Monday, October 21, 2019

Monday, 10/21


Told you I was going to do it. So here's the photographic proof--



Yup; I touched the pumpkins on my way to the Farmer's Market Saturday, despite the signs telling me not to (for the whole explanation, just scroll back to Friday's entry). And now that I have that out of my system for another year, I've come to a strange realization--

Touching the pumpkin is actually how I now celebrate Halloween.

Halloween used to be a really big holiday in my little world. I would prepare for it by spending a week or two on the road begging for blood (or, as I always used to call it, “Pimping for Dracula”) and then spend the night itself carrying on a decades-long tradition of going over to my parents, getting dressed up, and trying to scare the crap out of neighborhood kids. But since we don’t do the blood drive anymore and since my parents moved and since it seems like kids really don’t go trick-or-treating door-to-door anymore anyway. . .well, Halloween’s just not that big of a deal any longer.

Because I live on the upper floors of a house-turned-apartment, we don’t get kids ringing the bell for candy, nor do we have any place to put any kind of decorations. Since my nieces have grown I don’t get them visiting and showing me their costumes. Speaking of dressing up, I suppose I could always put on a costume and head out to some sort of Halloween party, but not when the holiday on a Thursday, like this year. In fact, the closest I’ll probably come to celebrating Halloween at all is to slip in the disc of “It’s the Great Pumpkin, Charlie Brown” and watch it.

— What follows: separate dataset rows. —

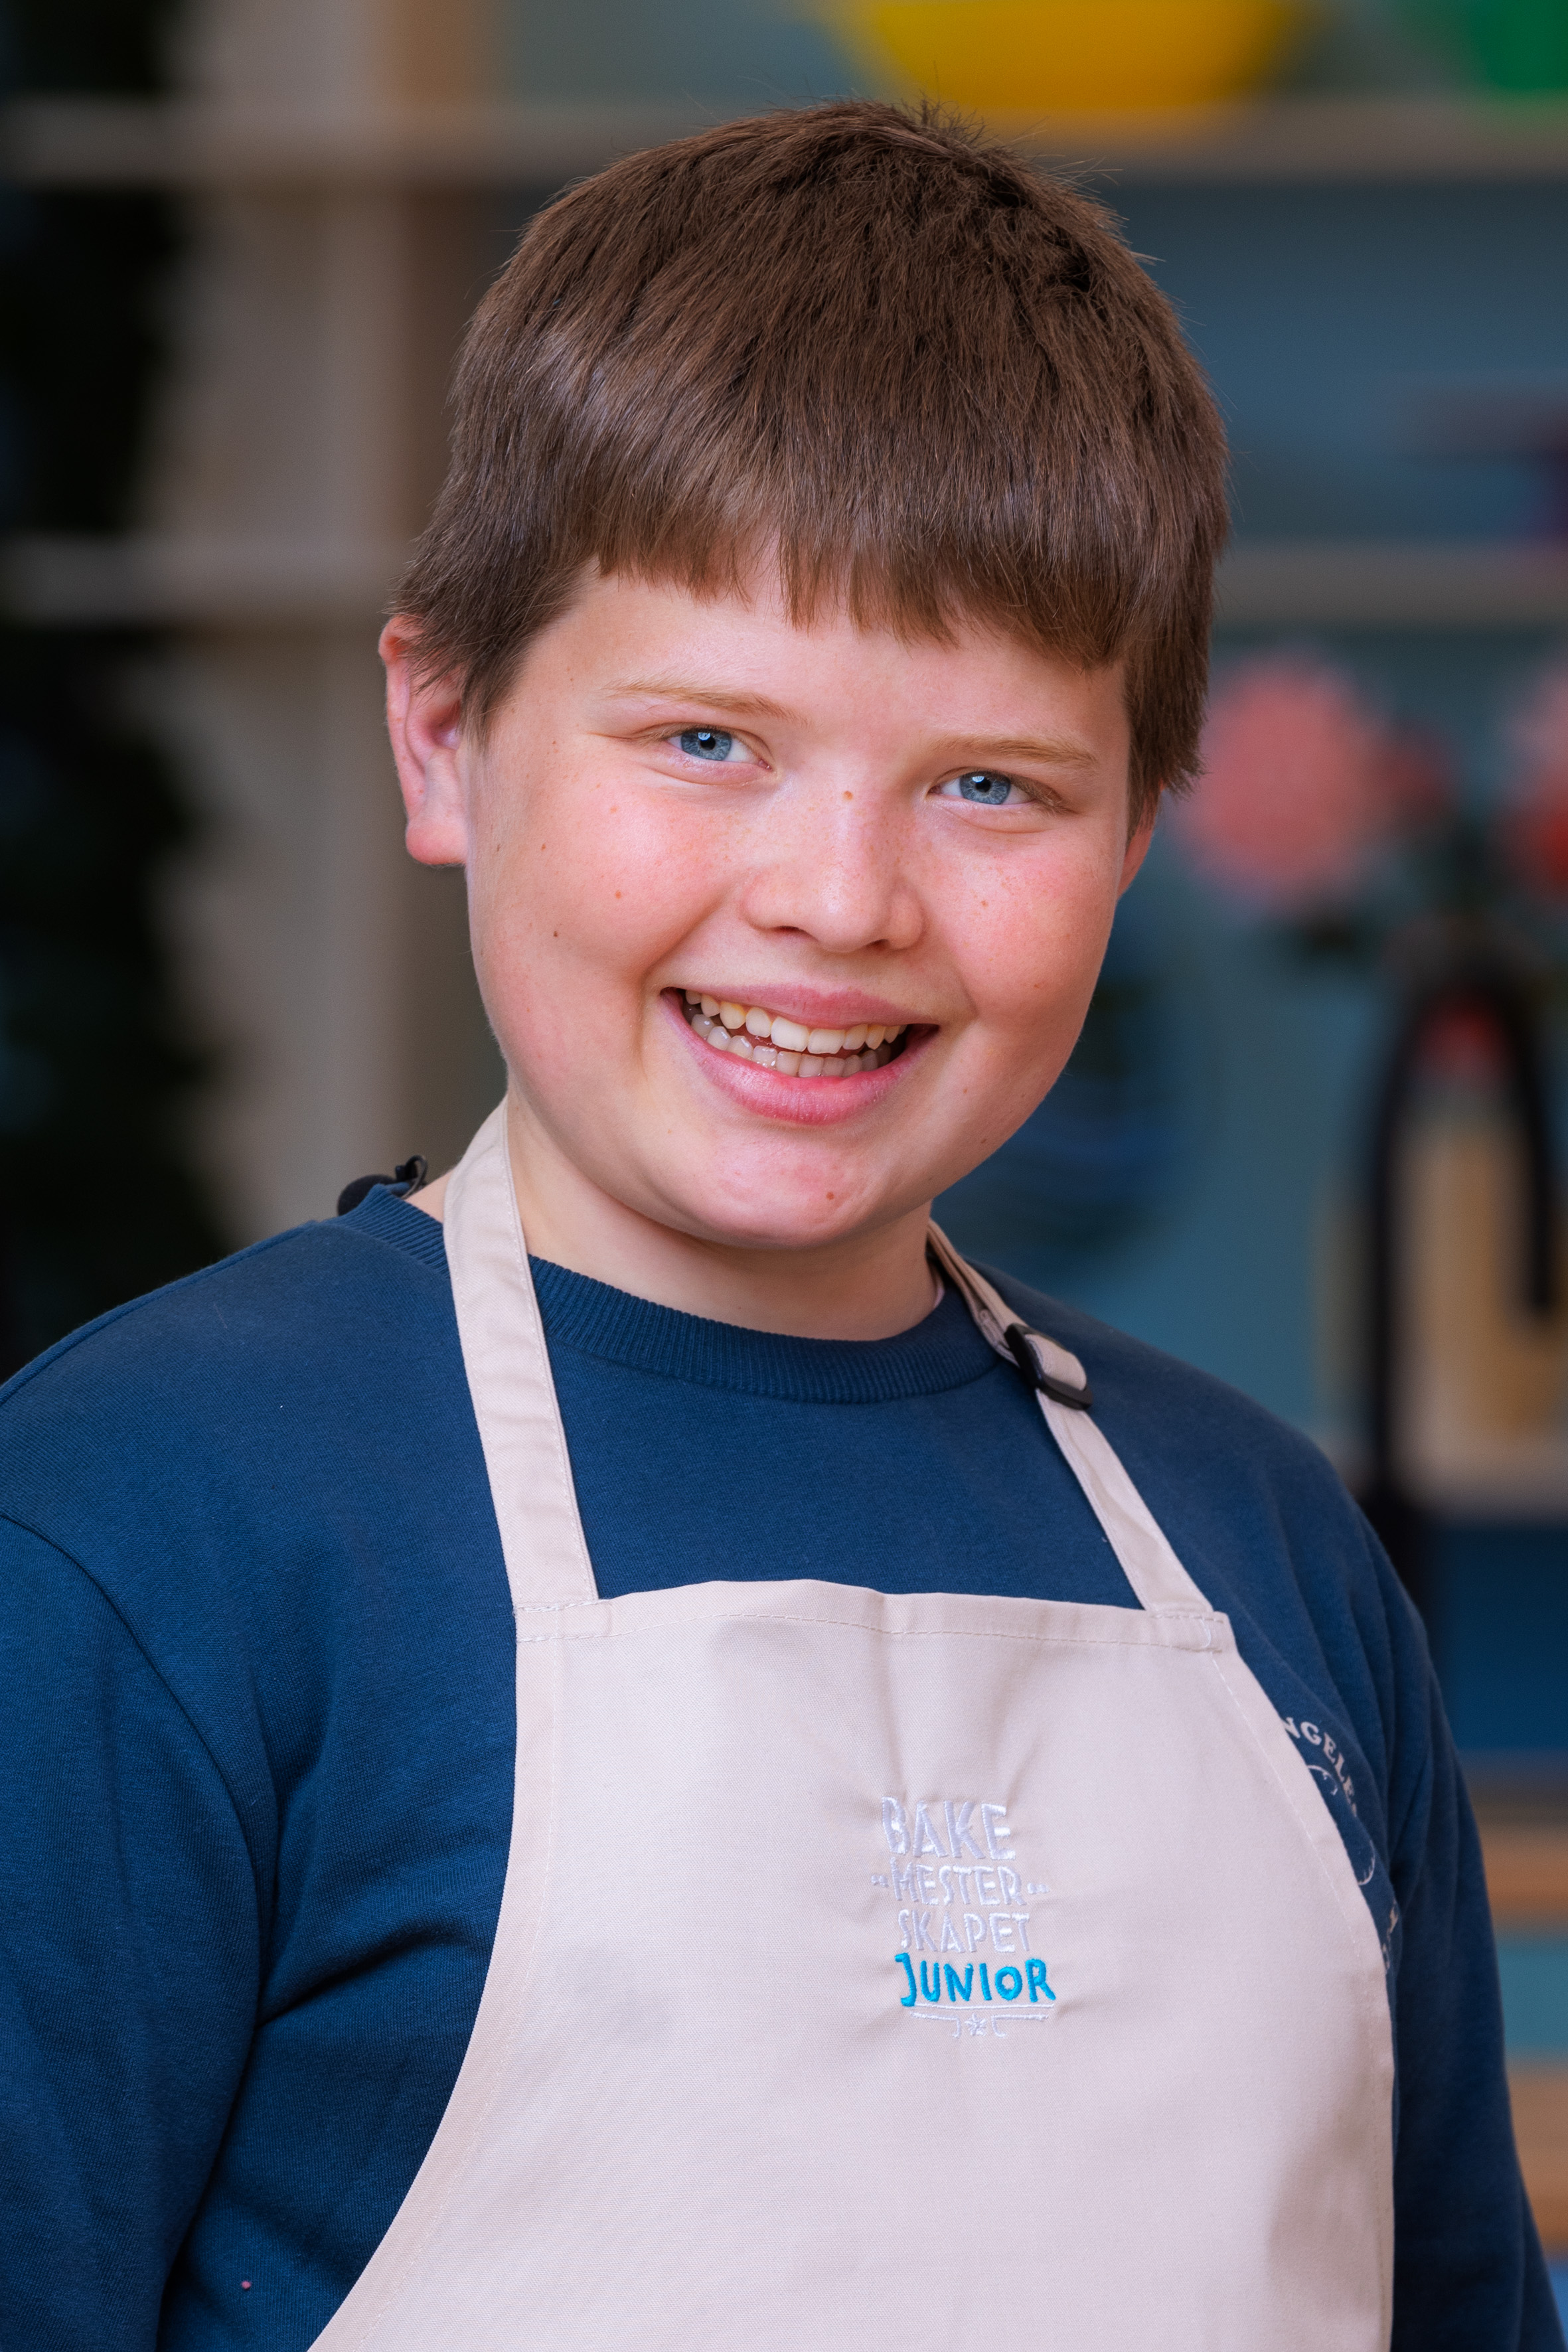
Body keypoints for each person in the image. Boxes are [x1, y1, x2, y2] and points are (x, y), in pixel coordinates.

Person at [0, 100, 1555, 2352]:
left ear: (1134, 836)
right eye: (709, 741)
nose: (840, 901)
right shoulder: (147, 1533)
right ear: (441, 736)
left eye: (990, 785)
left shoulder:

That is, of course, assuming I can find the time. And the DVD.

I’m not trying to be a Halloween Scrooge, or anything. I know a lot of people are really into celebrating the season; after all, it’s the holiday on which people spend the most money, following Christmas. And I have to admit I enjoy walking home on a crisp fall night seeing carved pumpkins glowing in the dark, and then walking to work the next morning seeing those same pumpkins smashed to bits and thrown into the street. And I certainly appreciate all the work local groups put into various haunted houses, bog walks, Spectacles, and other Halloween activities.

But to me, it’s no longer that big of a deal. It’s sad, but true. Maybe I HAVE become a Halloween Scrooge. Even if that’s the case, though, I hope that YOU get to do everything you want in the next ten days--costumes, parties, pumpkin carving, and, of course, “sampling” as much Halloween candy as you can.

After all, that’s the part of the holiday that even a Halloween Scrooge can enjoy!